If you’re among the millions of people who are about to enter the workforce, it’s an exciting time.

You’re taking a huge step towards independence and freedom. One of the best things about entering the workforce is that first paycheck.

You did the math, checked out some free tax tools, and you look at your pay stub to find that it’s less than you expected. There are codes and deductions that you don’t understand.

Are you ready to find out how to read a pay stub? Let’s get started!

Decoding Pay Stub Codes

When you first look at your pay stub, you’ll see a number of different codes. Some of the codes will vary from one company to another. These are the most common ones to look for.

Net Pay: This is the amount of money that you get after all of the other deductions are taken out. You’ll know how much your net pay was when you look to see what your direct deposit amount was.

Gross Pay: This is the amount of money you actually earned before deductions. You would calculate your gross pay by taking the hours worked and multiply by your hourly rate.

Salaried employees would take the annual salary and divide that by the number of pay periods.

FED: Federal income tax withheld. When you first started your job, you filled out a W-4 form. This gives your employer instructions as to how much they should withhold from your earnings. That what the allowances are for.

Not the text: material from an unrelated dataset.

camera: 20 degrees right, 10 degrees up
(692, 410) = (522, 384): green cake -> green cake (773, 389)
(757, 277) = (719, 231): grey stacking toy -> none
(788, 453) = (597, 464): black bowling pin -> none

When you claim zero allowances, you have more taken out, but you may get a refund. The more allowances you have, the more money you’ll have in your paycheck. You’re also going to owe the IRS.

You want to make sure you break even, so check the IRS withholding calculator.

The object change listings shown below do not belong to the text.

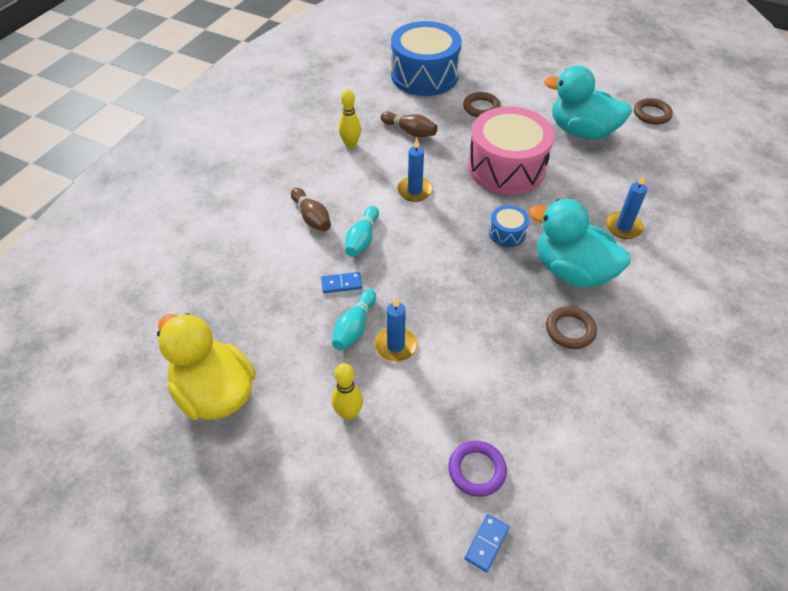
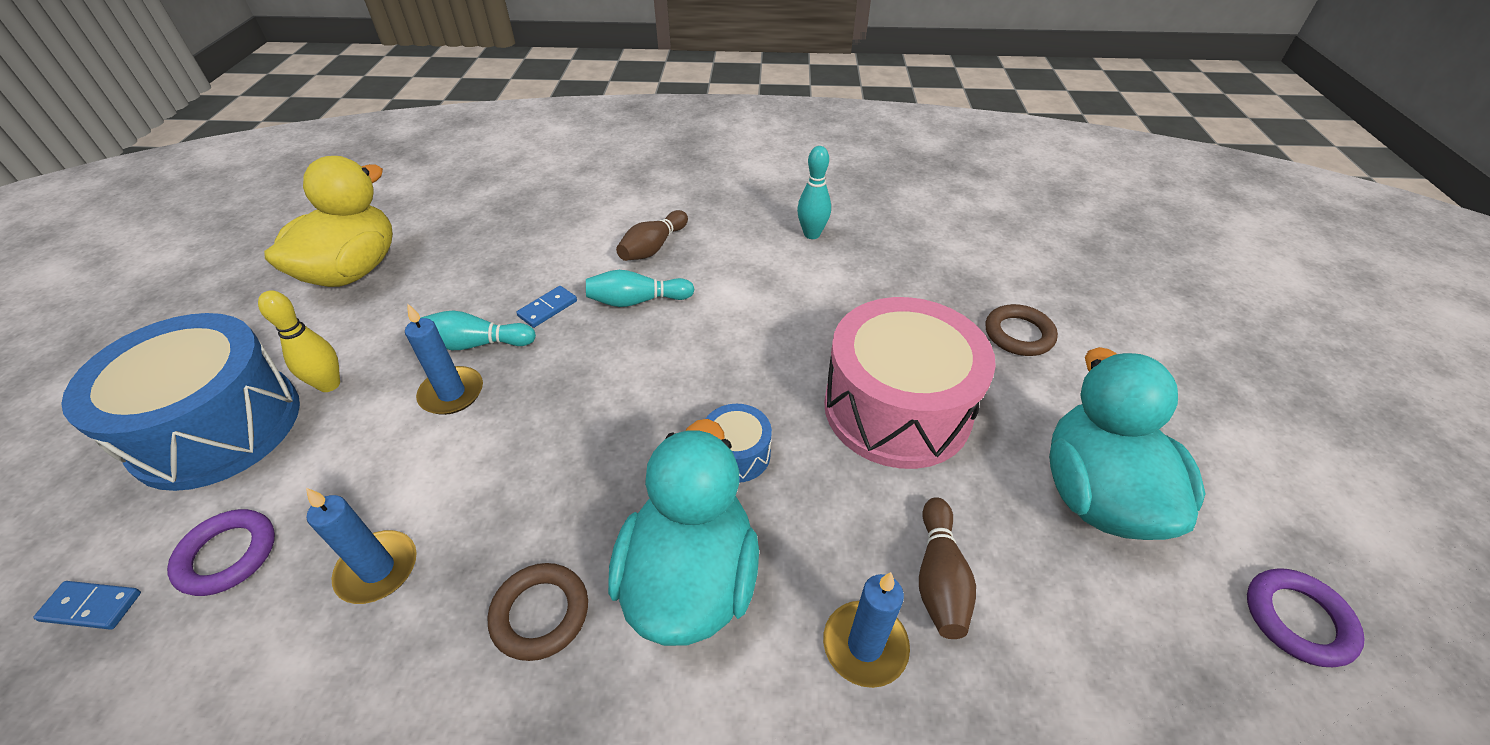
camera: 65 degrees right, 5 degrees down
(341, 284) = (548, 308): blue domino -> blue domino turned 75 degrees clockwise
(350, 144) = (812, 234): yellow bowling pin -> turquoise bowling pin
(410, 131) = (887, 277): brown bowling pin -> brown bowling pin (939, 578)
(415, 191) = (763, 320): blue candle -> blue candle (378, 569)
(424, 75) = (1029, 252): blue drum -> blue drum (217, 427)
(651, 114) = (1297, 619): brown ring -> purple ring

STATE: You may live in a state that collects income taxes. If so, you’ll have additional taxes withheld for state and local taxes.

YTD: Year to date. You’ll see two sets of numbers on your pay stub. The first is how much is withheld for that pay period. The second set of numbers details how much has been withheld for the calendar year.

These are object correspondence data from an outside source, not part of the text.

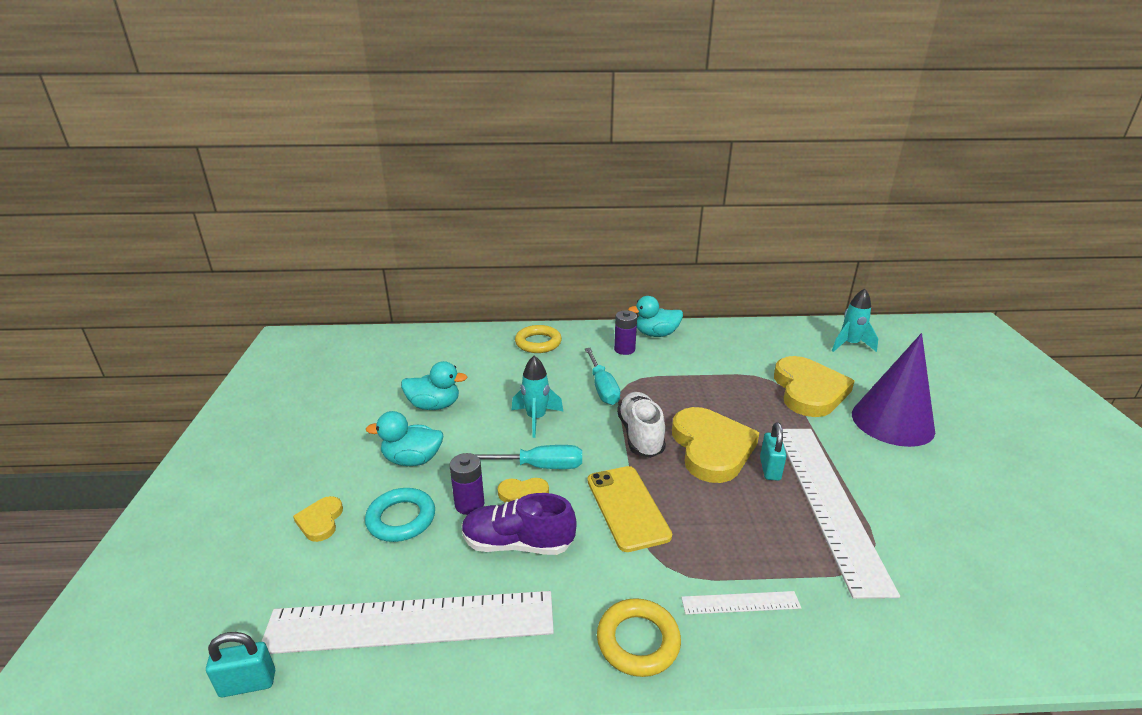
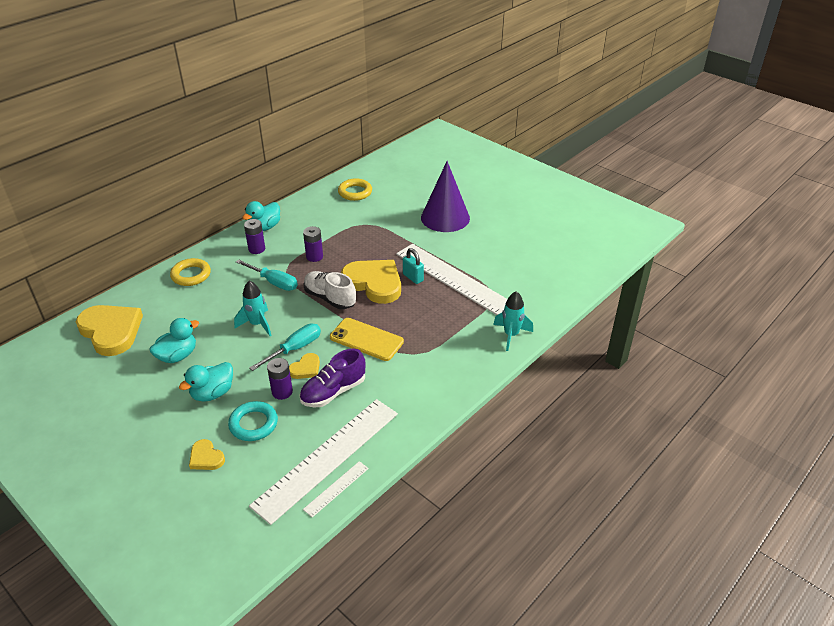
camera: 45 degrees left, 10 degrees up
(248, 684) = (284, 536): turquoise padlock -> none
(638, 641) = (435, 391): yellow ring -> yellow ring (355, 192)
(674, 385) = (314, 257): none -> purple battery
(740, 603) = (459, 347): white ruler -> white ruler (336, 488)
(809, 390) = (390, 220): yellow heart -> yellow heart (111, 331)
(850, 345) = (385, 178): turquoise rocket -> turquoise rocket (511, 335)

MED: You have to pay 1.45% of your earnings for Medicare.

SSI: This is for the 6.2% of your income that goes towards social security. The money taken out of your paycheck for social security and Medicare is matched by your employer, which doubles your contribution.

How to Predict Deductions

It can be hard to figure out how much you’re going to have taken out for taxes. When you’re just getting by, even a few dollars in your paycheck can make a big difference.

You can get an idea as to how much will be taken out of your paycheck by creating pay stubs for yourself at This is also a good way to maintain records for yourself throughout the year.

How to Read a Pay Stub

Knowing how to read a pay stub is an important skill. It’s how you can tell how much you pay in federal and state taxes throughout the year.

That simple understanding can help you pay the right amount of taxes, so you don’t owe the IRS in April. Ignoring the pay codes can lead to tax trouble down the road.